Top of Data for processing

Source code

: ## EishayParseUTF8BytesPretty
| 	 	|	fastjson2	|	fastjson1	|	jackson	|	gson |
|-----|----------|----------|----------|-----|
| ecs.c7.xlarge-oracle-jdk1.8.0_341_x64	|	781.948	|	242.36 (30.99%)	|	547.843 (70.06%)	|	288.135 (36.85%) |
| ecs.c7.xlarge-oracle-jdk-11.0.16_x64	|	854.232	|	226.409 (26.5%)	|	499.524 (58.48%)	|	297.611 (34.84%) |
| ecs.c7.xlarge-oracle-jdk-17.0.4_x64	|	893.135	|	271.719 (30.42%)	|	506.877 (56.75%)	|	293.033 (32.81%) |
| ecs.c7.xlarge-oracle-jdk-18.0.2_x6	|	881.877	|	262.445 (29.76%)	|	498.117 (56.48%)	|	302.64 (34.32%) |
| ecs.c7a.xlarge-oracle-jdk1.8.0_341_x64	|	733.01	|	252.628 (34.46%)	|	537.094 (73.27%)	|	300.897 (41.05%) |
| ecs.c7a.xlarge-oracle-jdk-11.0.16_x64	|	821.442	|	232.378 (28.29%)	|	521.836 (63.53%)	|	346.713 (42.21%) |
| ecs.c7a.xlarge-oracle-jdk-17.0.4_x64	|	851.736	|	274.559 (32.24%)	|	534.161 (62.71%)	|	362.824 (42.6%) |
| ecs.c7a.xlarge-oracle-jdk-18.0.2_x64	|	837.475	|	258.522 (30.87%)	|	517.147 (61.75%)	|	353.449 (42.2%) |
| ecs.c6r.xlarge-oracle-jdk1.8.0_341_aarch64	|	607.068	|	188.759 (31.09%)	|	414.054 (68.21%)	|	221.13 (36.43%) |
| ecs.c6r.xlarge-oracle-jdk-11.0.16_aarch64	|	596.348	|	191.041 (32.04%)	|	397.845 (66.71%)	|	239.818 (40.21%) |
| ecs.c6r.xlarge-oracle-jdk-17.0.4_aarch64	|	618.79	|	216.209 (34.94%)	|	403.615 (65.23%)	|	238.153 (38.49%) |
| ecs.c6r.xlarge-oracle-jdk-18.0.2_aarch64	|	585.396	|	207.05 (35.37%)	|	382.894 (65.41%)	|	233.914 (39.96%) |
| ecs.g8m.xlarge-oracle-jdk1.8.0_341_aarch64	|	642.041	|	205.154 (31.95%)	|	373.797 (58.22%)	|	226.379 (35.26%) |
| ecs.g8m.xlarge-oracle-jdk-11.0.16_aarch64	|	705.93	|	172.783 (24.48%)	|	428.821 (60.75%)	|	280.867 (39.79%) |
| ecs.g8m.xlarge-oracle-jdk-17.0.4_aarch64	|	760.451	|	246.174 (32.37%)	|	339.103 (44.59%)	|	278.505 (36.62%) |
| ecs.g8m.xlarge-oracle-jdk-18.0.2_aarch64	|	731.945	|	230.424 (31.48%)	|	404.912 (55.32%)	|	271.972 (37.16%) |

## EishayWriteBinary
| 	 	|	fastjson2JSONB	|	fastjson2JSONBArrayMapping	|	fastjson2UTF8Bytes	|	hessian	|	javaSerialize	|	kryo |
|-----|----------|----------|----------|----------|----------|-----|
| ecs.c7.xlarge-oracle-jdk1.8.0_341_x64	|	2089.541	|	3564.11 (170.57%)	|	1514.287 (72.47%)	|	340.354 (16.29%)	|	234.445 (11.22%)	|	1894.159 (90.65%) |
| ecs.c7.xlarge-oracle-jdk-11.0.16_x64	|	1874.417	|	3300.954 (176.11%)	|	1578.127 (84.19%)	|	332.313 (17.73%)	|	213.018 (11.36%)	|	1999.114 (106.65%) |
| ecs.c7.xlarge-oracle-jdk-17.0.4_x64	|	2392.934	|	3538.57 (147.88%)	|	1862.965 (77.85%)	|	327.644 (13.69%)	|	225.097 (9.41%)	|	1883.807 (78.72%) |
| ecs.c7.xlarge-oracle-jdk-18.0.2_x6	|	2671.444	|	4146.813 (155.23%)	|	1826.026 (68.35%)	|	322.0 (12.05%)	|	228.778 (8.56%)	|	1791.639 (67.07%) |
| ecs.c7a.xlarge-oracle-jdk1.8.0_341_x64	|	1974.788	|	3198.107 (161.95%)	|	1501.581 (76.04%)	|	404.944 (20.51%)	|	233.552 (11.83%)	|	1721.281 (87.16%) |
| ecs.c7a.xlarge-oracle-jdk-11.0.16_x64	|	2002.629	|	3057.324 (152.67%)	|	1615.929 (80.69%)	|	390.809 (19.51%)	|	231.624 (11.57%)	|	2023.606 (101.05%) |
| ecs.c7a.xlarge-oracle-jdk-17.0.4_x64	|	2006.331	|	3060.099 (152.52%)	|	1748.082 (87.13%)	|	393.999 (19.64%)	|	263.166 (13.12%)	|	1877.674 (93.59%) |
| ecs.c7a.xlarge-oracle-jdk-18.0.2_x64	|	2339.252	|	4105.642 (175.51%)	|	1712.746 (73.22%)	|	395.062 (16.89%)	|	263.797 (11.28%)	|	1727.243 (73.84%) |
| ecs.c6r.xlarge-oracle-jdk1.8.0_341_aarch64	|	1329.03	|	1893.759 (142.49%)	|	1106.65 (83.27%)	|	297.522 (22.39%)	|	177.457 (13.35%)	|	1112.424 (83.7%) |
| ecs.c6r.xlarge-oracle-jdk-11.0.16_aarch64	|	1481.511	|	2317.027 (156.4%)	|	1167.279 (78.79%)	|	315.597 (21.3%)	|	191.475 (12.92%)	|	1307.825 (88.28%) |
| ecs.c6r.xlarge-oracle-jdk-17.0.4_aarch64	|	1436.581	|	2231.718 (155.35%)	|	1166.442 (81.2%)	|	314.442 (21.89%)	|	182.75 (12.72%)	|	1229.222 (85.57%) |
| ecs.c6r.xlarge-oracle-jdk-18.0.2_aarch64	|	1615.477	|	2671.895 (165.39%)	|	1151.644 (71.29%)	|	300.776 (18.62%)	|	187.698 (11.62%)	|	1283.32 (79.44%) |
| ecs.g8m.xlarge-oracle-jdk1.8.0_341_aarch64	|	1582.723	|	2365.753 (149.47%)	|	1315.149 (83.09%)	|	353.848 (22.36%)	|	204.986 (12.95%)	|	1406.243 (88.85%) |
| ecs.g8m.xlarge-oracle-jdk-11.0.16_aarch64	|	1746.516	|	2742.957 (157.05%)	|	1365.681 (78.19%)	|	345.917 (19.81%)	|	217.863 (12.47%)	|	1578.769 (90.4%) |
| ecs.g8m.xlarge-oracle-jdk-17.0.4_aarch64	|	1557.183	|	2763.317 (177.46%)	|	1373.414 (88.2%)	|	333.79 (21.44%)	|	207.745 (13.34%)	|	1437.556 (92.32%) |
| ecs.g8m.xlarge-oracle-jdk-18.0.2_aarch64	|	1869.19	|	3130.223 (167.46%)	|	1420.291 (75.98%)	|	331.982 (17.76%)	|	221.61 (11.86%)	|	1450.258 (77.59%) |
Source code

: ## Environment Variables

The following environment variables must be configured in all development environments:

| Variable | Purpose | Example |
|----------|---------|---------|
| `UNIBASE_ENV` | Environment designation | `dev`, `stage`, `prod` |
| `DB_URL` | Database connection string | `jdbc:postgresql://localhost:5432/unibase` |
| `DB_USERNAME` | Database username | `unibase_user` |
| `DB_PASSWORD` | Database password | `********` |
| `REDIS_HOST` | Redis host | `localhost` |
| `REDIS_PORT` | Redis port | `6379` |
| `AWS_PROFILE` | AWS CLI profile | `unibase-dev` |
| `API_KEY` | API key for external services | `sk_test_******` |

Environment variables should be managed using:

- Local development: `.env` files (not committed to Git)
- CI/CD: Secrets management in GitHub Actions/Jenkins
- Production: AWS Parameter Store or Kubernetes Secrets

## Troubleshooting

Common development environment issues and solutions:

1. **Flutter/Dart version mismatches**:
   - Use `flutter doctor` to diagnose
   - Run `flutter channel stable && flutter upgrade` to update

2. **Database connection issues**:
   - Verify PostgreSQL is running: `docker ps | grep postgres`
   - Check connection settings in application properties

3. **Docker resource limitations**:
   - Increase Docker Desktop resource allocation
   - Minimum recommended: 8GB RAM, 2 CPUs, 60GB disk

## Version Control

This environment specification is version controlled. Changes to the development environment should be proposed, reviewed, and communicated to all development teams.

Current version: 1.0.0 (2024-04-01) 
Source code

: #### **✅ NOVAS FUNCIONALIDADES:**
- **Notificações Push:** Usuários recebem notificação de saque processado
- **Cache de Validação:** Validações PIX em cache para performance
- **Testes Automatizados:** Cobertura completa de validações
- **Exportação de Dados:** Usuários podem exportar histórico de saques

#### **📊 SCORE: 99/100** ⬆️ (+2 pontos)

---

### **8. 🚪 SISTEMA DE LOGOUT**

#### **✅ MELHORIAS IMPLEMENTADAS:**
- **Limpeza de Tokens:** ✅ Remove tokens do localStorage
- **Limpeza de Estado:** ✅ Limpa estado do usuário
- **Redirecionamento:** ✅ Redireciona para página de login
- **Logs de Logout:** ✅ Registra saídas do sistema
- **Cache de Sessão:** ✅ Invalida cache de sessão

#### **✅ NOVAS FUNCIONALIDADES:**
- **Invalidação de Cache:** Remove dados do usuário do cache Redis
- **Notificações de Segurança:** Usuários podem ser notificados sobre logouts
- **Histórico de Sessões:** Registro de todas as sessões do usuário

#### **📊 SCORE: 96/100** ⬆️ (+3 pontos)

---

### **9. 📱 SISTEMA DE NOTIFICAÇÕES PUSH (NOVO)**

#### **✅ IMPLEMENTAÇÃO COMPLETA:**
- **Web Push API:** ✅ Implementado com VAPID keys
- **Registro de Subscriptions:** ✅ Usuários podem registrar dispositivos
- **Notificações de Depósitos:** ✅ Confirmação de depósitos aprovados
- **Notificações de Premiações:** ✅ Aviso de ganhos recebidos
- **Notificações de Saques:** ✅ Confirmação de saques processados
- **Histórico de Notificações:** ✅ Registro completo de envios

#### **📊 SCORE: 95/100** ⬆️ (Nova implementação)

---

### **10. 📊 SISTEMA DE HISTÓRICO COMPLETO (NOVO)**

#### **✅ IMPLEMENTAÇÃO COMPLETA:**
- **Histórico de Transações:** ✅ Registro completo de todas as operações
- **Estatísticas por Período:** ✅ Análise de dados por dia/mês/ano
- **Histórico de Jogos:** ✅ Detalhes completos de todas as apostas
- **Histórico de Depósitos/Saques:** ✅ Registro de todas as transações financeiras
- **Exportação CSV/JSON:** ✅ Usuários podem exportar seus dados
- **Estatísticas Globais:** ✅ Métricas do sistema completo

Bottom of Data for processing

> [Required work] Above are records; repeat only the lines starting at the line with "- **Web Push" and ending at the line with "- **Histórico de Notificações:**", exactly as they appear, both included.

> [Response to this task]
- **Web Push API:** ✅ Implementado com VAPID keys
- **Registro de Subscriptions:** ✅ Usuários podem registrar dispositivos
- **Notificações de Depósitos:** ✅ Confirmação de depósitos aprovados
- **Notificações de Premiações:** ✅ Aviso de ganhos recebidos
- **Notificações de Saques:** ✅ Confirmação de saques processados
- **Histórico de Notificações:** ✅ Registro completo de envios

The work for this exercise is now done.